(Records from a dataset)
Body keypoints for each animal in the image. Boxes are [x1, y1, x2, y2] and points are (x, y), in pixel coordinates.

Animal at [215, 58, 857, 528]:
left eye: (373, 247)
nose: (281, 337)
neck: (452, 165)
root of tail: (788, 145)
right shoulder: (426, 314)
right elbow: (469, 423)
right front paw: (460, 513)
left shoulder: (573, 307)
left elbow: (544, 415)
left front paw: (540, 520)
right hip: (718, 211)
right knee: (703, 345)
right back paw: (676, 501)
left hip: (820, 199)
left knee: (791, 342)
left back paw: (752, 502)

---

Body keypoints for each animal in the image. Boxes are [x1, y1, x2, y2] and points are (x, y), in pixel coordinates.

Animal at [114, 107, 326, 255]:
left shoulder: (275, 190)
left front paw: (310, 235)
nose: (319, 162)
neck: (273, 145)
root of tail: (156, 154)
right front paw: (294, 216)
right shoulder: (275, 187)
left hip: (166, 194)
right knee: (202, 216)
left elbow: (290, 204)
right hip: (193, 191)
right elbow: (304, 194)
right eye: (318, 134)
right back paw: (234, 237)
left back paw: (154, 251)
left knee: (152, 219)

==

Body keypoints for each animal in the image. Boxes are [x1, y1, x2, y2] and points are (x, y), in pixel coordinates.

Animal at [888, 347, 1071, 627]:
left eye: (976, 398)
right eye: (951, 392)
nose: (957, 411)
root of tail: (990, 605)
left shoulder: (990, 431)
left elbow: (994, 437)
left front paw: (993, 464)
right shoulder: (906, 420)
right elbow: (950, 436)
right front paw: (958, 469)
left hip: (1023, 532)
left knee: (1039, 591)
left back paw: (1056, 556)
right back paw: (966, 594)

Assigned task:
Every line that contains the string "knee" should be copied from the entries.

Written reply:
right knee: (703, 345)
left knee: (791, 342)
right knee: (202, 216)
left knee: (152, 219)
left knee: (1039, 591)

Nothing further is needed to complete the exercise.